Themba sat up, squatting to see the yellow light spill onto the shoulder of the road, the light on the woman’s cropped yellow head. He watched the man wrenching at the handbrake, swinging his long legs out onto the tarmac and, in another pool of propped torchlight, opening the boot and lifting out a jack. Themba could see that he hasn’t done this before, not on the chassis of this car. The man groped for a place to fit the jack, looked about ruefully for a second, then slid on his back under the belly of the car, a silver beauty of a Mercedes Benz . . . yes he’d found it, the jackpoint. Now he reached for the wheel brace to loosen off the nuts.
In the intimate interior of the car the woman’s yellow head was bent over a handbag in which she pushed things about, groping for something at the bottom. Another flash of light within that lit space, then a glowing circle of red as she drew deeply from a cigarette. She stared straight ahead. A car rushed past. For a second, her face shone white and still.
Fuck. Fuck. The voice cracked into the night so that Themba started, losing his balance. The man threw down the brace in a rage, then picking it up again, pushed with all his might, with clenched teeth, at the nut that would not budge. The woman’s head was turned, towards the bush; she had heard a branch give as Themba toppled on tensed ankles. Oblivious to the angry grunting of the man, her hand groped in the bag, while her eyes flitted in search of the invisible branch.

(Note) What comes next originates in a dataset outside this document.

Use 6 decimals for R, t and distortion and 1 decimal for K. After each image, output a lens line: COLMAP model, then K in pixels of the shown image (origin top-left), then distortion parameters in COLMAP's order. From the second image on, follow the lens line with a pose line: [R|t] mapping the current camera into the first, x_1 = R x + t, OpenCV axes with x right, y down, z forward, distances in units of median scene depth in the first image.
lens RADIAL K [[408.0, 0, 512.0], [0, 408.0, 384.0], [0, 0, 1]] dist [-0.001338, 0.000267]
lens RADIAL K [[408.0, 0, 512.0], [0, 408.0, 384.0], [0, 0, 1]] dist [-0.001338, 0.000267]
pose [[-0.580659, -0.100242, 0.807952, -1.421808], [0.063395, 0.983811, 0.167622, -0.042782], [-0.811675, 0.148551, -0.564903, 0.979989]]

Themba squirmed with guilt. For spying on them, for not helping the man. But it was not his fault that they had landed right there at his private place, displaying themselves in their own light, acting out their business in slow motion it seemed, before his eyes, and hearing Mrs. Matsepe’s voice to keep away from white people, to keep out of trouble, he hesitated.

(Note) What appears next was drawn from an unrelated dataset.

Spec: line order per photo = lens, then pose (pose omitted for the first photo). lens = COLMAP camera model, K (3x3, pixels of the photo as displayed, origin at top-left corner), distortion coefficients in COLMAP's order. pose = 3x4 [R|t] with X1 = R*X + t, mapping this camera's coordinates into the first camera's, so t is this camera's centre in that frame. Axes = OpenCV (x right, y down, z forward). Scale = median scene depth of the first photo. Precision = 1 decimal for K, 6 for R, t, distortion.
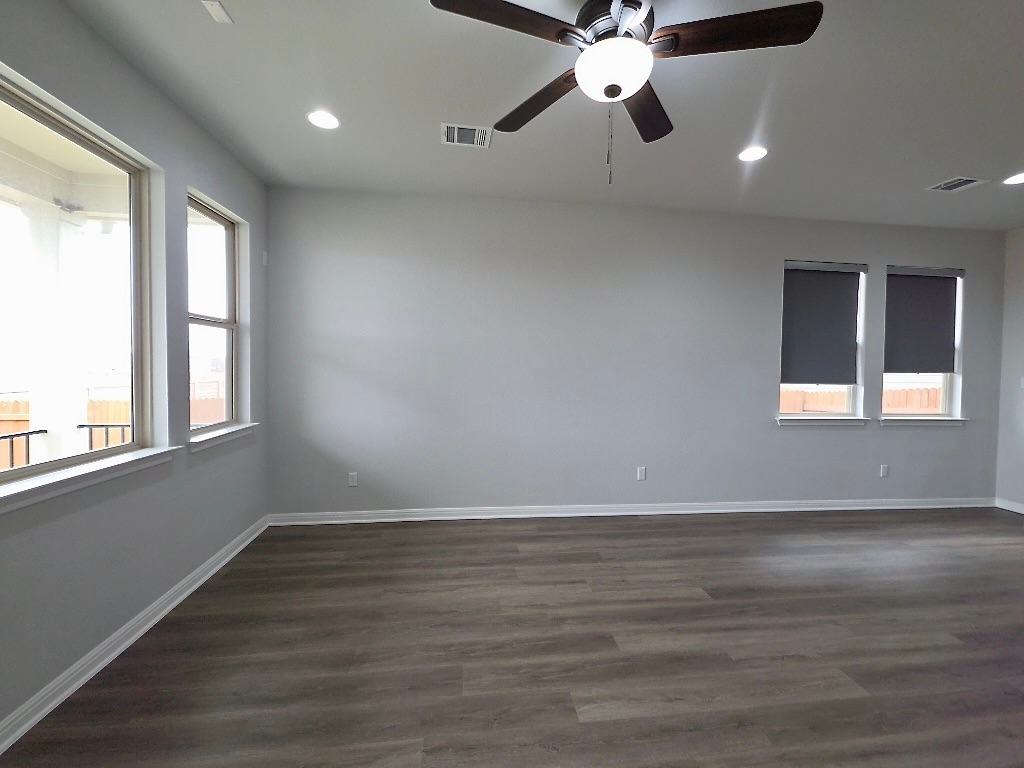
lens RADIAL K [[438.7, 0, 516.5], [0, 438.7, 378.7], [0, 0, 1]] dist [0.002653, -0.001340]
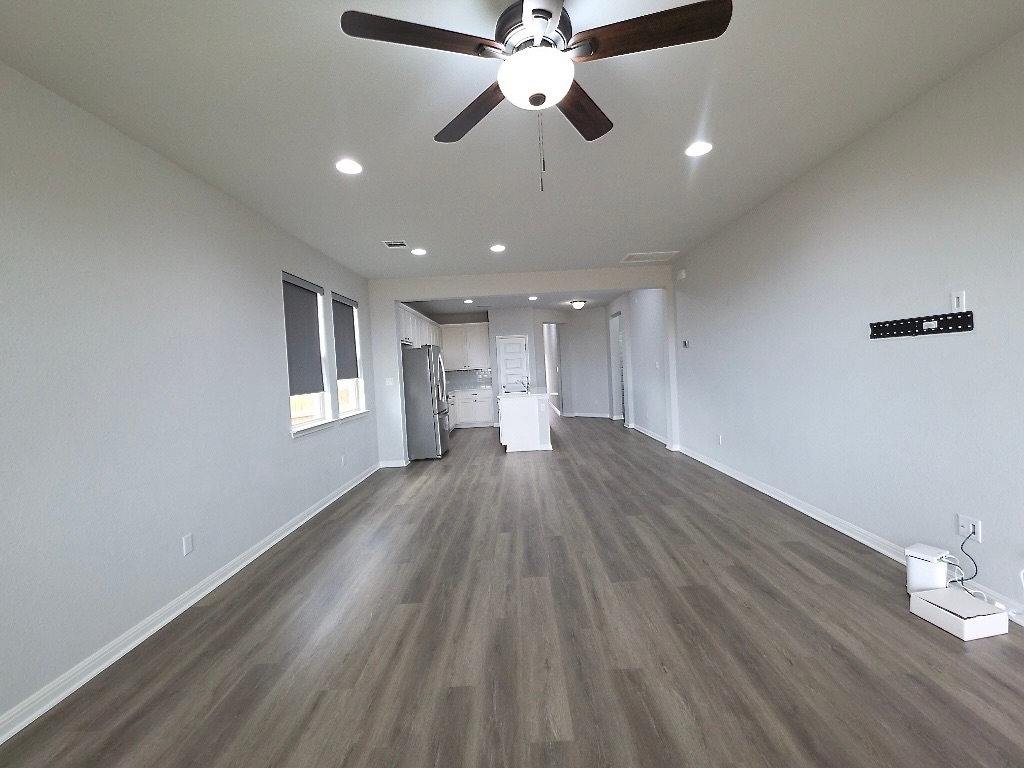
lens RADIAL K [[438.7, 0, 519.5], [0, 438.7, 380.9], [0, 0, 1]] dist [0.002653, -0.001340]
pose [[0.110422, -0.052168, 0.992515, -0.533701], [0.084461, 0.995502, 0.042928, -0.036721], [-0.990289, 0.079089, 0.114332, 0.642472]]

Then he stood up, parted the branches noisily and walked straight out onto the road. The man’s back was turned. The mlungu woman was out of the car in a flash, like a movie star, kicking open the door; her gun was clasped in both hands trained on him. He held up his hands, stuttered, Hô-hôkaai lady, I’m just coming to help, get the wheel loose so we can put on the new one lady. Stupidly betraying himself as spy.
In slow motion the hands were lowered, a slow smile twitched on her face as she looked him in the eye, the moody boys’ eyes, ag he was only a kid, and her lips settled, smiling, Yes, sorry, you know what it’s like on the N2 . . .
The man was taking the gun out of her hand, pushing it casually into his own back pocket, smiling energetically at Themba. Ag man, she’s just a bundle of nerves, and pointing to the wheel, it’s these bladdy nuts, you can have a go if you like but I’ve been trying all this time you know.
We must put something by the front wheel, the boy said.
Themba picked up the torch to search the ground and pointed the light at a suitable stone. A moment’s hesitation before the man bent down to pick it up himself. With the front wheel wedged, he tried again and shook his head. He watched the boy straining against the brace. Just his luck that the boy should be the one to shift the nuts.